I tried to read his mask of a face, but it was impossible. Still I knew exactly what he had wanted from the deposition, and it had nothing to do with an apartment in New Jersey owned by Derek Manley’s girlfriend or a car stashed somewhere at his strip club.
“Manley was part of it too,” I said.
“Did he admit it?”
“No, but his reaction was clear as a confession.”
“And who else? Did he name names?”
“He said he was doing a favor for a friend, but he wouldn’t divulge who.”
“Not unexpected. Start seizing his property, bit by bit, and see if that pricks his memory.”
“That won’t be so easy. Mr. Manley has an ally. A mobster. He is protecting Manley and he already tried to scare me off the case.”
“Are you scared?”
“Yes.”
“Enough to stop.”
“Not yet.”
“Good. You are as I expected you to be. When things grow difficult for Mr. Manley, tell him I’ll trade the note for a name. That might open his lips.”
“What’s this all about, Mr. Dean?” said Beth. “Why do you care what happened to Joey Parma, or what Joey Parma and Derek Manley might have done twenty years ago? What is your stake in all this?”
“It’s about living up to an oath,” he said. “It’s about not forgetting the past. It’s about paying one’s debts. Hamlet, I suppose.”
“I don’t understand.”
“Sit down, all of you.” He glanced around him. “Kimberly, Colfax, make yourselves comfortable. This may take a while. I have a story to tell. Sit down, please.”
Dean moved toward the fireplace and leaned on the mantel. Beth and I took seats beside each other on a stiff blue couch. Kimberly Blue curled into a wide aubergine wing chair to the right of the fireplace while Dean, with a careful impassive gaze, watched her every movement. Colfax remained standing by the door, guarding the exit.

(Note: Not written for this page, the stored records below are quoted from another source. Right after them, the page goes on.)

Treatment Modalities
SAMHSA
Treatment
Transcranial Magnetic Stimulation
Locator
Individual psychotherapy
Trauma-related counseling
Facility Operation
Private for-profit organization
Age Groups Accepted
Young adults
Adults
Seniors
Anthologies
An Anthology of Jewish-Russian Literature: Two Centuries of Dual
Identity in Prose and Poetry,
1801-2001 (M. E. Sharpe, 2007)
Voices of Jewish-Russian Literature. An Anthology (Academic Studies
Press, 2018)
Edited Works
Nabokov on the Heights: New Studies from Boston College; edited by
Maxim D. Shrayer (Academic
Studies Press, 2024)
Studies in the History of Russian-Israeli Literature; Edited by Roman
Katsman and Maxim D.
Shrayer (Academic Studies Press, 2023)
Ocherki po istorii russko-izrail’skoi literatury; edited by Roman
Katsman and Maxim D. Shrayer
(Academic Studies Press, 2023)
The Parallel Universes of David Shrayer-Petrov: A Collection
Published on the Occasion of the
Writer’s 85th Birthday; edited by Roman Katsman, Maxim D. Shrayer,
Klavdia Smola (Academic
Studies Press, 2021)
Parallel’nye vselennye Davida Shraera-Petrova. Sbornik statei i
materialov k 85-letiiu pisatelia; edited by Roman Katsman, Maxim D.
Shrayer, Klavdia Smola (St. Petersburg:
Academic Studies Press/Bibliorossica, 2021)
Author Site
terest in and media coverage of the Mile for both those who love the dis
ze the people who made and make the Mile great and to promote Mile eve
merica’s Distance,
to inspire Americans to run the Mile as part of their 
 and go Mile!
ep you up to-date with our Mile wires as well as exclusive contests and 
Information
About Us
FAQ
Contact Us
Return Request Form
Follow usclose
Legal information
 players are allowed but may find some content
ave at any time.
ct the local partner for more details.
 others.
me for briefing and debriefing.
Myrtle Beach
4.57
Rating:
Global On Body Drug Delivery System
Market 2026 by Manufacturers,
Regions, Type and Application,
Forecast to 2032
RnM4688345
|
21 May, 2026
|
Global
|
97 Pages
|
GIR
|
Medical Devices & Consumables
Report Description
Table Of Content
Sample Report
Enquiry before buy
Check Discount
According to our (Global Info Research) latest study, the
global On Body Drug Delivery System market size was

“Good, now, are we, all of us, comfortable?” He lifted the cigarette to his mouth, inhaled, blew out a plume as if he were about to give a soliloquy on a great stage set to a packed house of adoring fans. “A long time ago,” he said, “I had a friend. His name was Tommy Greeley.”
Tell me why I wasn’t surprised.
Chapter 21
“TOMMY GREELEY WAS the kind of friend you only find when you are six or seven and then only if you are very lucky,” said Eddie Dean. “We were a unit, he and I. Fric and Frac, Tweedledee and Tweedledum, Eddie and Tom.